Si l’on en arrivait là, les Etats-Unis ne pourraient pas laisser la Chine prendre l’avantage sur eux en s’imposant à l’Asie. Ne serait-ce qu’en s’interposant, les Etats-Unis interviendraient dans ce conflit et l’on voit mal comment on n’assisterait pas de proche en proche à la formation puis à la confrontation de deux blocs, Occidentaux d’un côté, Chine, Russie et d’autres émergents de l’autre.

Imaginons ensuite que l’armée ukrainienne continue à repousser les troupes russes vers leurs frontières et qu’aucun Brutus ne change la donne au Kremlin. On ne sait pas à quelle nouvelle extrémité cela pourrait conduire Vladimir Poutine mais il pourrait tout aussi bien en arriver à recourir à des armes de destruction massive qu’à tester l’Alliance atlantique par une incursion en Pologne ou dans l’un des Etats baltes, pays que leur appartenance à l’Alliance place sous la protection nucléaire des Etats-Unis.

Inutile de dire que le monde connaîtrait ce jour-là une crise autrement plus grave que celle de Cuba car il n’y a plus de Bureau politique pour canaliser les impulsions d’un homme qui n’a pas, non plus, la rationalité d’un Khrouchtchev.

Imaginons encore que la théocratie iranienne veuille se doter de l’arme nucléaire – elle en a désormais les moyens – afin de redorer son blason et de pouvoir plus encore réprimer son peuple. Il n’est pas prouvé qu’Israël et les pays du Golfe laisseraient faire et qu’un bombardement des installations nucléaires iraniennes ne soit immédiatement suivi d’une pluie de missiles sur Tel-Aviv et Ryad.

Imaginons enfin, car cela se dit beaucoup à Ankara, que Recep Erdogan annexe la partie turque de Chypre ou certaines des îles grecques proches de ses côtes pour tenter de ressouder derrière lui un pays las de son autoritarisme et d’une inflation frôlant les 100%. Ce sont des pays membres de l’Alliance atlantique qui entreraient ainsi en conflit au moment même où l’Alliance et la Russie sont aux prises et pourraient l’être beaucoup plus encore au printemps qu’elles ne le sont aujourd’hui.

Ne serait-ce que sur ces quatre fronts, l’année 2023 sera la plus périlleuse de tout l’après-guerre.
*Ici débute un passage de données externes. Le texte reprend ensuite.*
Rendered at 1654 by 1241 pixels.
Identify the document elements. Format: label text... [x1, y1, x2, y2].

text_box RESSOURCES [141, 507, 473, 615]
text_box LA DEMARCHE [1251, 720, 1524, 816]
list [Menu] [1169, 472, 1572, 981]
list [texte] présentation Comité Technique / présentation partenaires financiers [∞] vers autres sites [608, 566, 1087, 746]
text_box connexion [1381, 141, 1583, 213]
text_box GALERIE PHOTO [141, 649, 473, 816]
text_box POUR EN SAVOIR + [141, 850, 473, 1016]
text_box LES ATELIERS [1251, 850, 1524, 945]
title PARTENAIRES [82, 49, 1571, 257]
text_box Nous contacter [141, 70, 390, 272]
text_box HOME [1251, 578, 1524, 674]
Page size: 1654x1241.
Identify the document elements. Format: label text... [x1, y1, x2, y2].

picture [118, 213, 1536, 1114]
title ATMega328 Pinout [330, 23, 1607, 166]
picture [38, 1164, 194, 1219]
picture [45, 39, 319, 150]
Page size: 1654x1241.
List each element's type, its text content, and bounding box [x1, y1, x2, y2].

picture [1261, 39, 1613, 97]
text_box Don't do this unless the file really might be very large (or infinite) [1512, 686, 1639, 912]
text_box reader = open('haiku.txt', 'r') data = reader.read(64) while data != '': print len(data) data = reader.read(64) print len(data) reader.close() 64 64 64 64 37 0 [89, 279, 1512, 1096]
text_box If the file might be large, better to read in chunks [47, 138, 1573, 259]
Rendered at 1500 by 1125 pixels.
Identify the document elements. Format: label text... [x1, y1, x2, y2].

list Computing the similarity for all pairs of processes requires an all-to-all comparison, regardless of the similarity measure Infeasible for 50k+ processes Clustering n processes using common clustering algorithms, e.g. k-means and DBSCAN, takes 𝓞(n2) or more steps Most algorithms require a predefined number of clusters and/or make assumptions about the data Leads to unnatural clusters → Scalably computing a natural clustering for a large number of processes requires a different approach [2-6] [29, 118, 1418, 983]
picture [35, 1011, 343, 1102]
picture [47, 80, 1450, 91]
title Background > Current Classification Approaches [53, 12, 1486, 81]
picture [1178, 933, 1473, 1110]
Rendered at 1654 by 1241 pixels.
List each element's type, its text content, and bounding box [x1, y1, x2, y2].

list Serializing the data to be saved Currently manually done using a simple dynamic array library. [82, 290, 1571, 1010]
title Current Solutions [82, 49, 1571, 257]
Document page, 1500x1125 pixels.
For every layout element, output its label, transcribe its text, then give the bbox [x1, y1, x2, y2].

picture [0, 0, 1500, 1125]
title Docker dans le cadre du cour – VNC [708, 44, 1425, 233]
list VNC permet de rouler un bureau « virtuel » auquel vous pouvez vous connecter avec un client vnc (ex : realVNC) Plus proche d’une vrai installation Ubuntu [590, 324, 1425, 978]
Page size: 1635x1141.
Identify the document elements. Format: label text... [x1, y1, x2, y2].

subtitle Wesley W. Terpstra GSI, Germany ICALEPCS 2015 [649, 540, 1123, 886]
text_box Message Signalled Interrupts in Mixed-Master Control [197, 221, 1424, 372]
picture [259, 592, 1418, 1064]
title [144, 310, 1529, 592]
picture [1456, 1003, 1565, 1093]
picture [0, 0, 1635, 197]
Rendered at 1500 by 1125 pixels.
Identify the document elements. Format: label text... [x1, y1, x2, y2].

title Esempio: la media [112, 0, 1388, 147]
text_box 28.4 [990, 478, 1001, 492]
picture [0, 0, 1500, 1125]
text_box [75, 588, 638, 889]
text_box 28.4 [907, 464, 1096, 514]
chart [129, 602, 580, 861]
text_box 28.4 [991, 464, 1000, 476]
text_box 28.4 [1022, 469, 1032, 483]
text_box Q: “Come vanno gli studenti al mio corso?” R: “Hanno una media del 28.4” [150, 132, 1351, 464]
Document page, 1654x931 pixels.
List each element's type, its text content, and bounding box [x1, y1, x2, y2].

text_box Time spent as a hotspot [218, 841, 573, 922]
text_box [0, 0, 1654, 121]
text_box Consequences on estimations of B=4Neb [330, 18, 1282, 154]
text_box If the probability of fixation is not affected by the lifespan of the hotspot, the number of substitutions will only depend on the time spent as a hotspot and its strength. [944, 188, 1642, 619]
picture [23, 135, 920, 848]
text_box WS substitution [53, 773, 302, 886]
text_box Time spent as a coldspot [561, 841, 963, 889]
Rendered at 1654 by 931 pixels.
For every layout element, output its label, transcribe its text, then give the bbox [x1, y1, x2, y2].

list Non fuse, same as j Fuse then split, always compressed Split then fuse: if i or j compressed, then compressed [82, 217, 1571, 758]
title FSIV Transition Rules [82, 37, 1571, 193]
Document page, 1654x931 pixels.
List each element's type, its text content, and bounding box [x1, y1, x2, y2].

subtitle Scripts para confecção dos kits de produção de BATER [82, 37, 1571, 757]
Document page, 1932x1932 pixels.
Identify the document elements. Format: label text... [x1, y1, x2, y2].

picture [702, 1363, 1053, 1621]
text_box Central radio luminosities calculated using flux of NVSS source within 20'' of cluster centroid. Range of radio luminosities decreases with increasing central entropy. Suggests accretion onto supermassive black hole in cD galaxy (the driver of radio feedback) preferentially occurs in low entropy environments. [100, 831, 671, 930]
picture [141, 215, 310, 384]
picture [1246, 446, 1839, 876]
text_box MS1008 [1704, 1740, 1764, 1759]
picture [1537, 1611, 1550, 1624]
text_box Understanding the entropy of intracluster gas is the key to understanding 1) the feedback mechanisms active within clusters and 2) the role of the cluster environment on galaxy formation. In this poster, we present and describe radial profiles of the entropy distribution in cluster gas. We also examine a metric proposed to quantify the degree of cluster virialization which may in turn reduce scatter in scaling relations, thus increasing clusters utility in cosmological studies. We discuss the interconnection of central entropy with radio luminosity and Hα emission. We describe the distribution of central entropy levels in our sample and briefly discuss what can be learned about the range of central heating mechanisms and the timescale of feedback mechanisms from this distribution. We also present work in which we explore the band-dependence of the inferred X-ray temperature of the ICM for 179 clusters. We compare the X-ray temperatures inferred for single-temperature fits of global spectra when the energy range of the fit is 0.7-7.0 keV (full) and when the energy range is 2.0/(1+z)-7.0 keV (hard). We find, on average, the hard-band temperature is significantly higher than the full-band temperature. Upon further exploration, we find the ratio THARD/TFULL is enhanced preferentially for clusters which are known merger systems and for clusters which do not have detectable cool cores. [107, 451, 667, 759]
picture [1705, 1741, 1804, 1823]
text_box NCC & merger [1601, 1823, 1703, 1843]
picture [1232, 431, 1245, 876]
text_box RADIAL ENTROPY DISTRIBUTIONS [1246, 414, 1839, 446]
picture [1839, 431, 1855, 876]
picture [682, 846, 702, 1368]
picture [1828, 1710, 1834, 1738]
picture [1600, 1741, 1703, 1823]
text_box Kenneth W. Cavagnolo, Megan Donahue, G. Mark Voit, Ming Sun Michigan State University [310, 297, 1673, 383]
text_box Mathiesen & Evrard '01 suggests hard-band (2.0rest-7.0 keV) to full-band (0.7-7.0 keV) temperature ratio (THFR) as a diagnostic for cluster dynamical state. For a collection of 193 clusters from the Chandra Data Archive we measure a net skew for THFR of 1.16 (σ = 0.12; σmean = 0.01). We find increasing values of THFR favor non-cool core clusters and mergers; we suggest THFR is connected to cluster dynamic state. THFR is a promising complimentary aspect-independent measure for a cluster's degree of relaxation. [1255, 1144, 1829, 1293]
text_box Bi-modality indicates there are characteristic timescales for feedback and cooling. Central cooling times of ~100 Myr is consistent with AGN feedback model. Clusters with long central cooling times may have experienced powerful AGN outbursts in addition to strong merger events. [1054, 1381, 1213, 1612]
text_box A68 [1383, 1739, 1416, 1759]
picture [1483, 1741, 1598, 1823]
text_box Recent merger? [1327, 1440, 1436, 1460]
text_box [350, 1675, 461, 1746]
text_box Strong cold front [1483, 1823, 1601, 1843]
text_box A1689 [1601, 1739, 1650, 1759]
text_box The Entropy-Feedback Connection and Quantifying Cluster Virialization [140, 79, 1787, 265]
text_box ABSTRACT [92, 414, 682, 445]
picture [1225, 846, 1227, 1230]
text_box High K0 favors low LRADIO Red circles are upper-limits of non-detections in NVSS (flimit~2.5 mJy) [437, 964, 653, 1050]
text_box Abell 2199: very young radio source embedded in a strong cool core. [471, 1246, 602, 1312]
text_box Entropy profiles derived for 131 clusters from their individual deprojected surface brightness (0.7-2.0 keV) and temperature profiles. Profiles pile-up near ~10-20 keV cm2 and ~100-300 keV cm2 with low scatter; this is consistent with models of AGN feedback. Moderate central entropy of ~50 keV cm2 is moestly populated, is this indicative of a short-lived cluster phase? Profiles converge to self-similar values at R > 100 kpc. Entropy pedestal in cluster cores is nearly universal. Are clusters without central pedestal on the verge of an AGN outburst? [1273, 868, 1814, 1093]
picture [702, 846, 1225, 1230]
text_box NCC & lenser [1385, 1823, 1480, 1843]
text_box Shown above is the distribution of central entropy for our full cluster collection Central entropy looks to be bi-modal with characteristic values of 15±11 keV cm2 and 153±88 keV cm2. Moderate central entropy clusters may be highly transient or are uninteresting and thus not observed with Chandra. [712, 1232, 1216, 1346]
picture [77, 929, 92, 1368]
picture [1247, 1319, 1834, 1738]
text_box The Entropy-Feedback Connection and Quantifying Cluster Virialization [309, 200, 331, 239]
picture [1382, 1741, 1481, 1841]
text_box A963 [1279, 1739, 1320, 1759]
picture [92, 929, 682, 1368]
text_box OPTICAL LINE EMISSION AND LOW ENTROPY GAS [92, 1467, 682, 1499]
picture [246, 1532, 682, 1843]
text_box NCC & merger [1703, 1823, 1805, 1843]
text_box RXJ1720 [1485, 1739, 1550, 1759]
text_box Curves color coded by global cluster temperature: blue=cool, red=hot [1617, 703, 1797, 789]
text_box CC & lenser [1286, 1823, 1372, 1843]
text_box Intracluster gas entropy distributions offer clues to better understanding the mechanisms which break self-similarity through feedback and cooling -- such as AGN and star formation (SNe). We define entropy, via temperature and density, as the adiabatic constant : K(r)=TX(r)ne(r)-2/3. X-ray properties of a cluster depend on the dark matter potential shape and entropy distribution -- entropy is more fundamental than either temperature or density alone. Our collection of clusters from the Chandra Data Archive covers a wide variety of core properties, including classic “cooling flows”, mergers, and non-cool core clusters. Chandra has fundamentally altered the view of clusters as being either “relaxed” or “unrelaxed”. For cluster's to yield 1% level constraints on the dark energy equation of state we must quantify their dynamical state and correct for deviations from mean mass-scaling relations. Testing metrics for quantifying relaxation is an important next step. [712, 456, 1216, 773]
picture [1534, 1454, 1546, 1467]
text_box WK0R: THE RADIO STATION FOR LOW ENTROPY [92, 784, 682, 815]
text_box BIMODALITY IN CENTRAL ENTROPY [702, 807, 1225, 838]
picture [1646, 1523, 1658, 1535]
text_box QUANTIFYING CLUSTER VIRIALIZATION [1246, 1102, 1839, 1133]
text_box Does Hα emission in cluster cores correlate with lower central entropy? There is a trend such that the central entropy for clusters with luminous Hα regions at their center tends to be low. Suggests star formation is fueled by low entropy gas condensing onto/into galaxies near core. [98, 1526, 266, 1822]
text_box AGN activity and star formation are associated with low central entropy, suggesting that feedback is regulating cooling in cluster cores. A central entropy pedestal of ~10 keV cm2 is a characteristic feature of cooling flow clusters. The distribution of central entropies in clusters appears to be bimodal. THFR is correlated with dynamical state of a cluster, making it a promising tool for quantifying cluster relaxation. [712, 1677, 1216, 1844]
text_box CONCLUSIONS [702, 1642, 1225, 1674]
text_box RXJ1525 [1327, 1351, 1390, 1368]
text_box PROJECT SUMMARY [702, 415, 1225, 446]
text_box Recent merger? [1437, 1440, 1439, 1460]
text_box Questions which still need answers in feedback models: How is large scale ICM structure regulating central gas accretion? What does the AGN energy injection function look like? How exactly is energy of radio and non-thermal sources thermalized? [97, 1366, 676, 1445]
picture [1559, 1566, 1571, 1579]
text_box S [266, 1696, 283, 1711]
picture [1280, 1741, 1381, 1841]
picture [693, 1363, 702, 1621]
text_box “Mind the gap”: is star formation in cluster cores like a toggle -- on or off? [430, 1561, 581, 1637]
Peut-être sommes-nous déjà entrés dans un avant-guerre sans vouloir nous en rendre compte mais cela ne signifie pas qu’il n’y aurait rien d’autre à faire que de nous croiser les bras et d’attendre, résignés, que ce qui sera soit.

Il faut au contraire réagir en voyant d’abord que, contrairement à l’idée reçue, le rapport des forces est favorable aux Démocraties. Les régimes chinois, turc, russe et iranien ont de considérables moyens de nuisance mais ce sont eux qui sont en crise, eux qui sont désavoués par leurs peuples et eux encore qui ne savent plus comment s’en sortir. Les Démocraties, à l’inverse, ont su armer l’Ukraine et lui permettre de résister à l’agression du plus étendu des pays du monde. L’attachement des Européens à leur Union n’a parallèlement jamais été aussi grand alors que M. Poutine est lui parvenu à élargir les rangs des 27 et de l’Otan tandis que l’Asie centrale se détache de Moscou. Xi-Jinping, quant à lui, était à peine devenu le nouveau Mao que sa toute-puissance est mise en doute. Recep Erdogan prendrait, pour sa part, de grands risques à vouloir éviter une défaite électorale en recourant à la guerre et même le Premier ministre hongrois, Viktor Orban, grand soutien de Vladimir Poutine et théoricien de l’illibéralisme est en perte de vitesse avec une inflation de plus de 20% et un difficile bras-de-fer avec ses partenaires de l’Union.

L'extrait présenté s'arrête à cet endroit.